Reproduce the lines below exactly. Skip images.

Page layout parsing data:
■ ■ ■ ■ ■ ■ ■
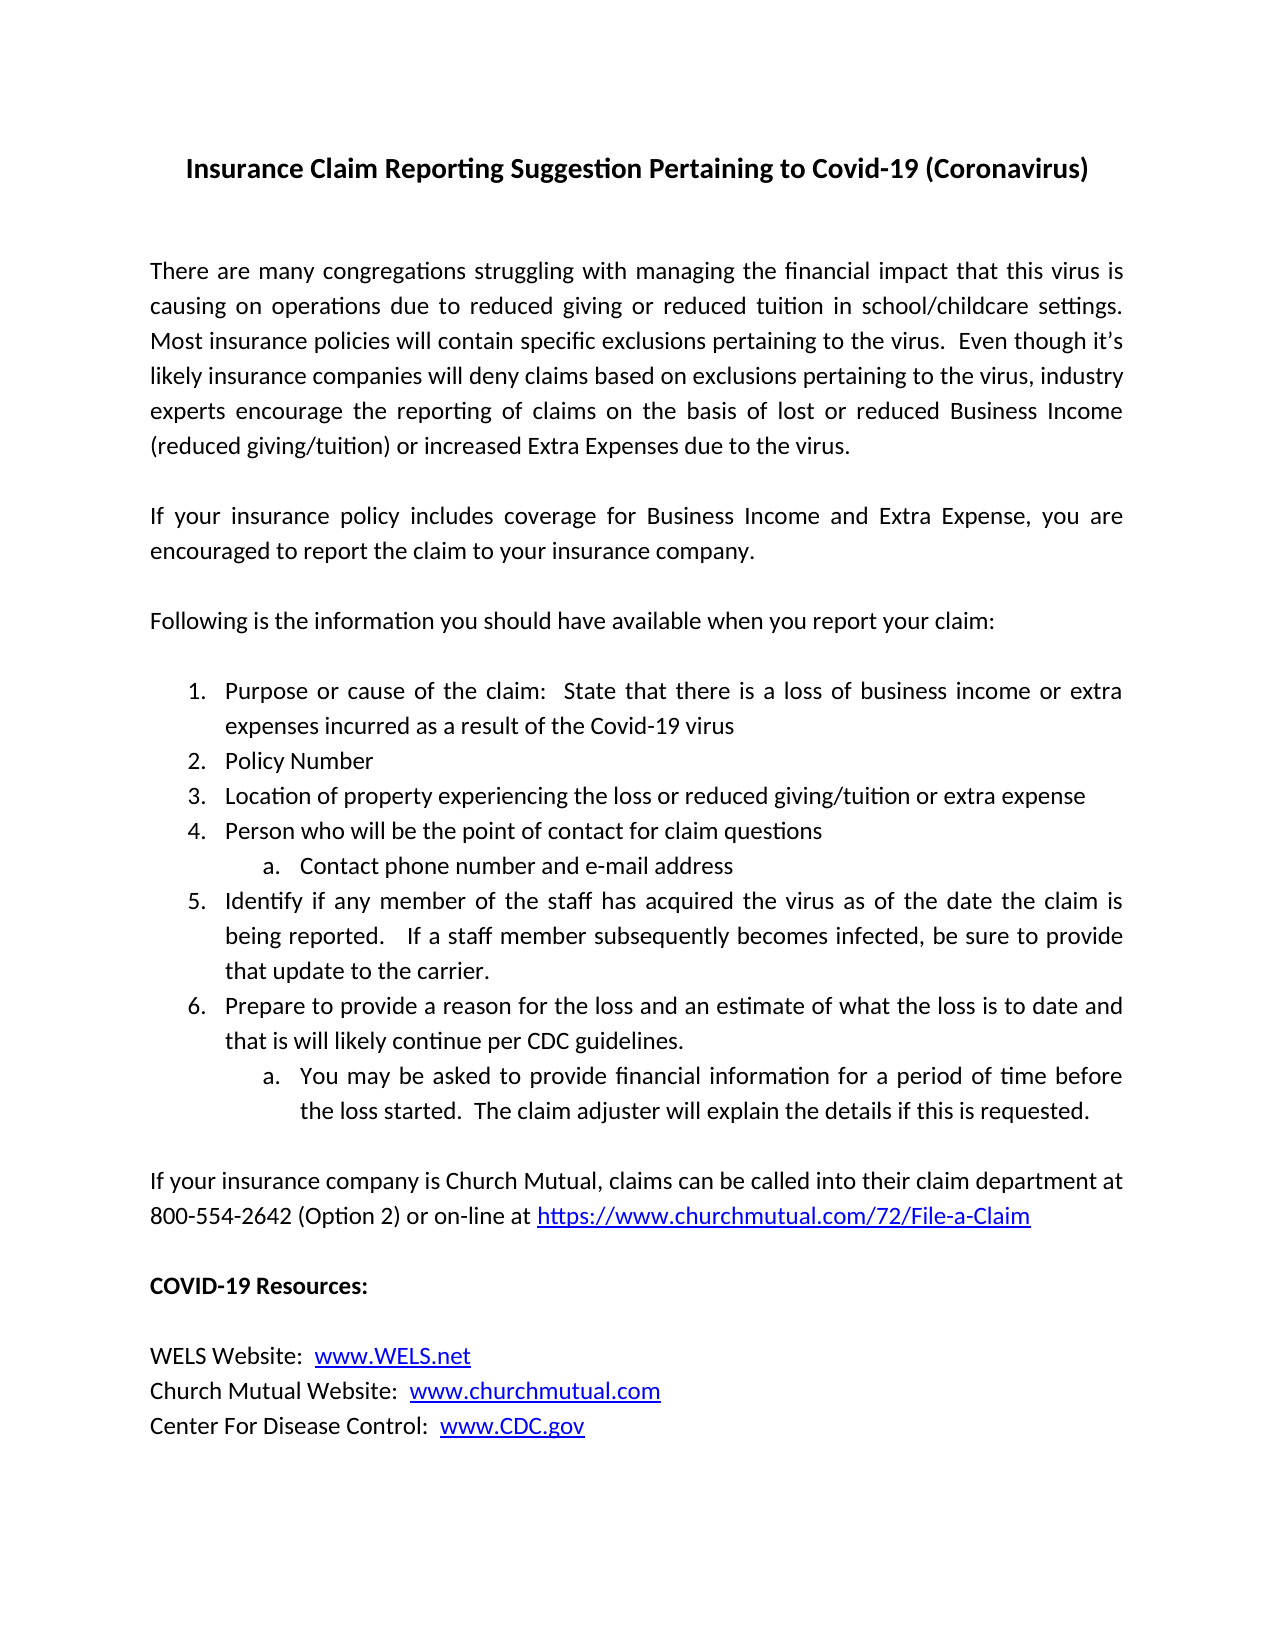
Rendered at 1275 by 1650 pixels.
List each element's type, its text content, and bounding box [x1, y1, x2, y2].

text Church Mutual Website: www.churchmutual.com [150, 1375, 1125, 1406]
text There are many congregations struggling with managing the financial impact that this virus is causing on operations due to reduced giving or reduced tuition in school/childcare settings. Most insurance policies will contain specific exclusions pertaining to the virus. Even though it’s likely insurance companies will deny claims based on exclusions pertaining to the virus, industry experts encourage the reporting of claims on the basis of lost or reduced Business Income (reduced giving/tuition) or increased Extra Expenses due to the virus. [150, 255, 1125, 461]
text Center For Disease Control: www.CDC.gov [150, 1410, 1125, 1441]
text WELS Website: www.WELS.net [150, 1340, 1125, 1371]
text If your insurance policy includes coverage for Business Income and Extra Expense, you are encouraged to report the claim to your insurance company. [150, 500, 1125, 566]
list Policy Number [187, 745, 1125, 776]
list Purpose or cause of the claim: State that there is a loss of business income or extra expenses incurred as a result of the Covid-19 virus [187, 675, 1125, 741]
text COVID-19 Resources: [150, 1270, 1125, 1301]
text If your insurance company is Church Mutual, claims can be called into their claim department at 800-554-2642 (Option 2) or on-line at https://www.churchmutual.com/72/File-a-Claim [150, 1165, 1125, 1231]
list Location of property experiencing the loss or reduced giving/tuition or extra expense [187, 780, 1125, 811]
list Prepare to provide a reason for the loss and an estimate of what the loss is to date and that is will likely continue per CDC guidelines. [187, 990, 1125, 1056]
list Person who will be the point of contact for claim questions [187, 815, 1125, 846]
text Following is the information you should have available when you report your claim: [150, 605, 1125, 636]
list Identify if any member of the staff has acquired the virus as of the date the claim is being reported. If a staff member subsequently becomes infected, be sure to provide that update to the carrier. [187, 885, 1125, 986]
text Insurance Claim Reporting Suggestion Pertaining to Covid-19 (Coronavirus) [150, 150, 1125, 186]
list Contact phone number and e-mail address [262, 850, 1125, 881]
list You may be asked to provide financial information for a period of time before the loss started. The claim adjuster will explain the details if this is requested. [262, 1060, 1125, 1126]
■ ■ ■ ■ ■ ■ ■
*Answer to this task*:
Rendered at 1275 by 1650 pixels.
List each element's type, its text content, and bounding box [x1, y1, x2, y2].

text Church Mutual Website: www.churchmutual.com [150, 1375, 1125, 1406]
text There are many congregations struggling with managing the financial impact that this virus is causing on operations due to reduced giving or reduced tuition in school/childcare settings. Most insurance policies will contain specific exclusions pertaining to the virus. Even though it’s likely insurance companies will deny claims based on exclusions pertaining to the virus, industry experts encourage the reporting of claims on the basis of lost or reduced Business Income (reduced giving/tuition) or increased Extra Expenses due to the virus. [150, 255, 1125, 461]
text Center For Disease Control: www.CDC.gov [150, 1410, 1125, 1441]
text WELS Website: www.WELS.net [150, 1340, 1125, 1371]
text If your insurance policy includes coverage for Business Income and Extra Expense, you are encouraged to report the claim to your insurance company. [150, 500, 1125, 566]
list Policy Number [187, 745, 1125, 776]
list Purpose or cause of the claim: State that there is a loss of business income or extra expenses incurred as a result of the Covid-19 virus [187, 675, 1125, 741]
text COVID-19 Resources: [150, 1270, 1125, 1301]
text If your insurance company is Church Mutual, claims can be called into their claim department at 800-554-2642 (Option 2) or on-line at https://www.churchmutual.com/72/File-a-Claim [150, 1165, 1125, 1231]
list Location of property experiencing the loss or reduced giving/tuition or extra expense [187, 780, 1125, 811]
list Prepare to provide a reason for the loss and an estimate of what the loss is to date and that is will likely continue per CDC guidelines. [187, 990, 1125, 1056]
list Person who will be the point of contact for claim questions [187, 815, 1125, 846]
text Following is the information you should have available when you report your claim: [150, 605, 1125, 636]
list Identify if any member of the staff has acquired the virus as of the date the claim is being reported. If a staff member subsequently becomes infected, be sure to provide that update to the carrier. [187, 885, 1125, 986]
text Insurance Claim Reporting Suggestion Pertaining to Covid-19 (Coronavirus) [150, 150, 1125, 186]
list Contact phone number and e-mail address [262, 850, 1125, 881]
list You may be asked to provide financial information for a period of time before the loss started. The claim adjuster will explain the details if this is requested. [262, 1060, 1125, 1126]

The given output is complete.